* _Your objective_:
Read through the listing below, and copy every line where the string "lines" appears.

* _Dataset excerpts_:

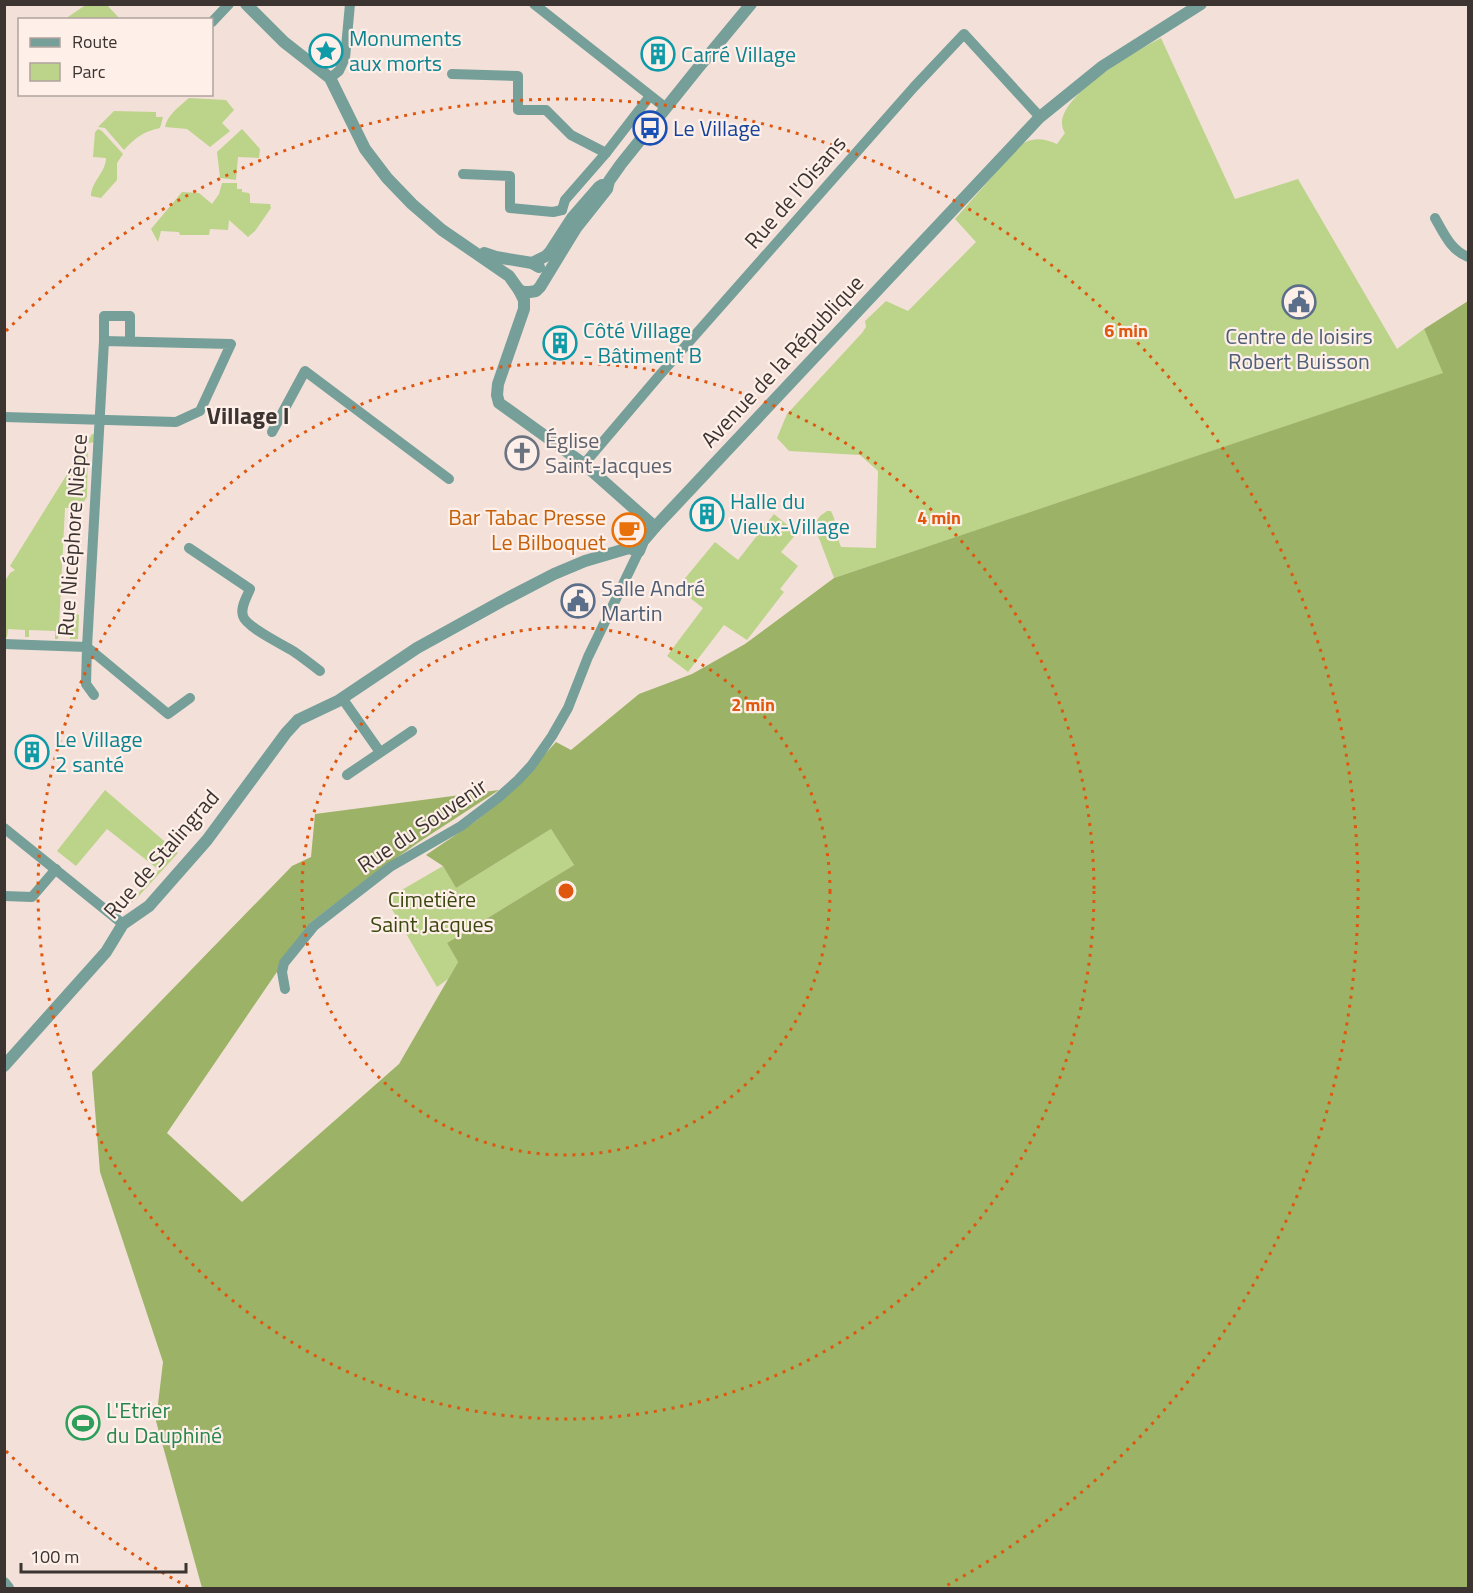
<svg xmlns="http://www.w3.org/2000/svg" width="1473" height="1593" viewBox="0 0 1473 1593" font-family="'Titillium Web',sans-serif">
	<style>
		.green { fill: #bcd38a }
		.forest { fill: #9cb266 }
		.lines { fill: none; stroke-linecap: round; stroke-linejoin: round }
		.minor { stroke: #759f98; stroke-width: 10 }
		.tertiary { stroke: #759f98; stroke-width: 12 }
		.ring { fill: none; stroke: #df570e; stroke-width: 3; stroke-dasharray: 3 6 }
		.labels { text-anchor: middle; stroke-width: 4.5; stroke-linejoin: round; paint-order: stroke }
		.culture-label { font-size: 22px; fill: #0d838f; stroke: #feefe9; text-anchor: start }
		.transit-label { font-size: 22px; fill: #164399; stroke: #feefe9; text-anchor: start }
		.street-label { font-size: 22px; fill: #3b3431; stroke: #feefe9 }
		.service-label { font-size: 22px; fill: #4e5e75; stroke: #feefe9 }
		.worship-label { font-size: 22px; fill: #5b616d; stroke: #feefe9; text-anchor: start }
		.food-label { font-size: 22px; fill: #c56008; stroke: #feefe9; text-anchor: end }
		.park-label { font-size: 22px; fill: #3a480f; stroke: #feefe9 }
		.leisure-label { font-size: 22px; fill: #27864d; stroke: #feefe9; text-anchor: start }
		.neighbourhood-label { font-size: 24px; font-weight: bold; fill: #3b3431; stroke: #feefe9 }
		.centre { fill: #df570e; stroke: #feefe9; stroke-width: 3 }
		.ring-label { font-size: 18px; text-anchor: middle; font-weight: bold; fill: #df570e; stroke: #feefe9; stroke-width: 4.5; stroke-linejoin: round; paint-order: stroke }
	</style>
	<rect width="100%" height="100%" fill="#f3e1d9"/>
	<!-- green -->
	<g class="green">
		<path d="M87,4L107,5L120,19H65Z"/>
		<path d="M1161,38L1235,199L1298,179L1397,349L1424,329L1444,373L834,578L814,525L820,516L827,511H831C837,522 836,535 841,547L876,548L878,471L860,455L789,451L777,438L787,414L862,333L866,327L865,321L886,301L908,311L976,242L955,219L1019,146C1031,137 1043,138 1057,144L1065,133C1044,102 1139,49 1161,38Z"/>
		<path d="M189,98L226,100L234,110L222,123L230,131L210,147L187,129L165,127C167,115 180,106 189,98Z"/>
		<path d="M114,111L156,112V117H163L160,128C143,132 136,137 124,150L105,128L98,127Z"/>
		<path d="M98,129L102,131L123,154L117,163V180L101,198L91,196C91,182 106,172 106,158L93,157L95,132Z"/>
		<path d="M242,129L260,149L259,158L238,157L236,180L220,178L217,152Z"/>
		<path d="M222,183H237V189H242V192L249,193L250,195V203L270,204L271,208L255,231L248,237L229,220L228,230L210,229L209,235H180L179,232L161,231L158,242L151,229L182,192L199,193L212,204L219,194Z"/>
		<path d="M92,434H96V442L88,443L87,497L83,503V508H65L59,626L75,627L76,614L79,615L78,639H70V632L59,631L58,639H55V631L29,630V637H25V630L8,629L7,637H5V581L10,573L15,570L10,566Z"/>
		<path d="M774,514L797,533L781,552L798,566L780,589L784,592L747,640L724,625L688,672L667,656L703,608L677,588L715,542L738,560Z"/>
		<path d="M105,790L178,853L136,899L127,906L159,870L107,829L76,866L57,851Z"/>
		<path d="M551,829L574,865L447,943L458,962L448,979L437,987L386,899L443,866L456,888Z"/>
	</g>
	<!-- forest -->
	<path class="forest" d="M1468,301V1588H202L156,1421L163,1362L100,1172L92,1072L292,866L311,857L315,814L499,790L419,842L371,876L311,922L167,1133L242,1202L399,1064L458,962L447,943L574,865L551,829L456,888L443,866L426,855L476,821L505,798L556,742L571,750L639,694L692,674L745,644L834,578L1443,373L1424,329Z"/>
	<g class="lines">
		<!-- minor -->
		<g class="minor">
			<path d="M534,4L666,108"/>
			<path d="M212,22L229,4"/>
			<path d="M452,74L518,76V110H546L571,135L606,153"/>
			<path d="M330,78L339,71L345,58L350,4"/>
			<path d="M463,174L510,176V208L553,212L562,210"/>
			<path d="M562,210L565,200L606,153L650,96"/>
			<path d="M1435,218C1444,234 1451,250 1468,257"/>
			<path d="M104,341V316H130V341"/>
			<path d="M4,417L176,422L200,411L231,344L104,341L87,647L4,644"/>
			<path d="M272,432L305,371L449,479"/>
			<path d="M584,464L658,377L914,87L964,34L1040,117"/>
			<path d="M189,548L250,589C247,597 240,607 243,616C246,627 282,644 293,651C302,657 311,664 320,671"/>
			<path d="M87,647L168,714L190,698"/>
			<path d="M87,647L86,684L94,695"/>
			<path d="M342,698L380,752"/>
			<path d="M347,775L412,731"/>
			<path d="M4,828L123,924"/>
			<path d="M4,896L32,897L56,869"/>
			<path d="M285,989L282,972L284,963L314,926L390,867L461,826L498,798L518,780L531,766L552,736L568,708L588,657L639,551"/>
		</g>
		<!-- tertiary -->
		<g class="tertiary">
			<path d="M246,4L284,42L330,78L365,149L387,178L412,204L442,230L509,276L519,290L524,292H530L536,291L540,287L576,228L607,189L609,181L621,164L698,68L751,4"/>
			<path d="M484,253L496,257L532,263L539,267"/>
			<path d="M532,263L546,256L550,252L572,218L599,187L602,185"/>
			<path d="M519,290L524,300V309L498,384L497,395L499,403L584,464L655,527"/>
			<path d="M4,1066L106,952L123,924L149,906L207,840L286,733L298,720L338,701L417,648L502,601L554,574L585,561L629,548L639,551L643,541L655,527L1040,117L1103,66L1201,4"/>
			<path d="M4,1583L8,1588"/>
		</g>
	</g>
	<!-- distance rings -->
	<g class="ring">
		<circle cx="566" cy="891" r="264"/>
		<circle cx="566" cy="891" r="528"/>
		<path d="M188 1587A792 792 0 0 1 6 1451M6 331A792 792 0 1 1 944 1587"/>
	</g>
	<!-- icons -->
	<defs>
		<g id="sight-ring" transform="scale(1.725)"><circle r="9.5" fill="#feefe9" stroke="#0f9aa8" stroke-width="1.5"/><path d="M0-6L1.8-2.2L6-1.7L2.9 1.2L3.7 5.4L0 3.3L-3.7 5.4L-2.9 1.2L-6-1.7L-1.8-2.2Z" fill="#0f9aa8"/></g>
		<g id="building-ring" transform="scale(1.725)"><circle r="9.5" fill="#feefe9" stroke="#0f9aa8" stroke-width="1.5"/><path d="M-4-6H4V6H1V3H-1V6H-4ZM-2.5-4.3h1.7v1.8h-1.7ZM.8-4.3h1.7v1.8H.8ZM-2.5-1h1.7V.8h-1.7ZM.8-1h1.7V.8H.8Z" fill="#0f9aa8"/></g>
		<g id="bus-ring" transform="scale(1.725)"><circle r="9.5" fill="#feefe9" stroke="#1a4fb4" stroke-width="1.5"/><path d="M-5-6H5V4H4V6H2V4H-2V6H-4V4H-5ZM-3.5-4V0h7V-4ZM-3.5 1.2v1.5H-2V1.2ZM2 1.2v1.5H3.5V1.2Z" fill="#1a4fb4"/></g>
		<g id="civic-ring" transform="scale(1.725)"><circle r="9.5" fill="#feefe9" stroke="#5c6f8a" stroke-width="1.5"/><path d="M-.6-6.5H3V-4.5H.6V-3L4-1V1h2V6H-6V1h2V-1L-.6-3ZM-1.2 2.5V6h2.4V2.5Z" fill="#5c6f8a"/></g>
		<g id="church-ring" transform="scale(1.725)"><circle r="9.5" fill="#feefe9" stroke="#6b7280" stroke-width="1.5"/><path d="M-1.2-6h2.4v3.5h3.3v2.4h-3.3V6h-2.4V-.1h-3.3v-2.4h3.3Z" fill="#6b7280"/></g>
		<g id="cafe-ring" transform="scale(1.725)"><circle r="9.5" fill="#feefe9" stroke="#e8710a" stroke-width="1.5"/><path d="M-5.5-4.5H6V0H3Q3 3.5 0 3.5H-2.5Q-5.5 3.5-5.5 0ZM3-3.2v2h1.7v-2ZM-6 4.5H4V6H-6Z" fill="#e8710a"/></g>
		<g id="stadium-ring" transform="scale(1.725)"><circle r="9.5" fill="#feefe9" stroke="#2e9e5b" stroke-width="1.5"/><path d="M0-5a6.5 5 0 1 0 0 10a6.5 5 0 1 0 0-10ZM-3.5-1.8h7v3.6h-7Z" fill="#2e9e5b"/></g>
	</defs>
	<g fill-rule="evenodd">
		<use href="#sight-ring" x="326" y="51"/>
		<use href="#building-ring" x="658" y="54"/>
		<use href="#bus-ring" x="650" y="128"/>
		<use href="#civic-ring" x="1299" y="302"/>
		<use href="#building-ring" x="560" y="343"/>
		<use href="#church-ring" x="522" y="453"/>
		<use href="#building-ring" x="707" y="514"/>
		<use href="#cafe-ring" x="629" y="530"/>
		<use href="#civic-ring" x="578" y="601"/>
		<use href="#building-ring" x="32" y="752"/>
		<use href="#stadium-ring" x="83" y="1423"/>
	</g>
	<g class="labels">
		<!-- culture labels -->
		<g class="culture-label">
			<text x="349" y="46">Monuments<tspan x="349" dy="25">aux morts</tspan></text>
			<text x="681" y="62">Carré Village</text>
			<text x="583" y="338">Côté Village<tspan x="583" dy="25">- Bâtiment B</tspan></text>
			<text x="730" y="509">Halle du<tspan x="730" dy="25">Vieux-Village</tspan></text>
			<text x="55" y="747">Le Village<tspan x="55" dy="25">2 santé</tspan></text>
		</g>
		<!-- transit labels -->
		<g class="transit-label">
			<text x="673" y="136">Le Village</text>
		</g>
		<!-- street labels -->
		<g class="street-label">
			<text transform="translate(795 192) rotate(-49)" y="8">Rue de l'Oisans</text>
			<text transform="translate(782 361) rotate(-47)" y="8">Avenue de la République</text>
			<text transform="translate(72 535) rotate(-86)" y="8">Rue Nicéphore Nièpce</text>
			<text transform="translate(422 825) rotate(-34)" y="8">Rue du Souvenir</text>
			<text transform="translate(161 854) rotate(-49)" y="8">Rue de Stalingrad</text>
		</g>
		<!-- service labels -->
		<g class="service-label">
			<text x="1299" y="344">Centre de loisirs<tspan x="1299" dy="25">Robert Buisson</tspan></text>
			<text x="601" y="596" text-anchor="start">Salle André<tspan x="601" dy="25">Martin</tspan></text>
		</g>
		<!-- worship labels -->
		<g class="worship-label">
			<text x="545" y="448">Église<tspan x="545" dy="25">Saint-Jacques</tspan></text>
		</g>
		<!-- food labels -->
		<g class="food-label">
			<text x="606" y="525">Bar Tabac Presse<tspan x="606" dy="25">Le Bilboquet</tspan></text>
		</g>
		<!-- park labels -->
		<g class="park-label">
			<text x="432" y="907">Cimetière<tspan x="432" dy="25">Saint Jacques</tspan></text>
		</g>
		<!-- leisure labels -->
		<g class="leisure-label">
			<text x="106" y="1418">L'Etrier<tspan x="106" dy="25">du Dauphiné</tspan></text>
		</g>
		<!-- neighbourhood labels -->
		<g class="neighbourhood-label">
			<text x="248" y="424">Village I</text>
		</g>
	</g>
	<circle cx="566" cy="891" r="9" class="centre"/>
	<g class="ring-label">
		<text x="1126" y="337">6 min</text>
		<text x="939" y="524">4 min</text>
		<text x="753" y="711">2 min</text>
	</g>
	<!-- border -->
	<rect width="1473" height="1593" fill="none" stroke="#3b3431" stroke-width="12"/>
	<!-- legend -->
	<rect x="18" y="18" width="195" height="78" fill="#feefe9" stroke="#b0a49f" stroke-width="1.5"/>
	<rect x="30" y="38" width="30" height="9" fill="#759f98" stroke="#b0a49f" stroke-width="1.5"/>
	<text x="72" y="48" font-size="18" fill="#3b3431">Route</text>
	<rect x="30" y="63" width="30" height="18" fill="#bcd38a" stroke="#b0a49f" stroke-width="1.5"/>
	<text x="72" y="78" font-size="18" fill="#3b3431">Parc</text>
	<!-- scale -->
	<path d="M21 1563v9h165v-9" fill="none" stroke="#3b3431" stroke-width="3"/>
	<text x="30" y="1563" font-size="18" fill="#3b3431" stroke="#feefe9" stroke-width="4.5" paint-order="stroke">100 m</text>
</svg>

* _Expected answer_:
		.lines { fill: none; stroke-linecap: round; stroke-linejoin: round }
	<g class="lines">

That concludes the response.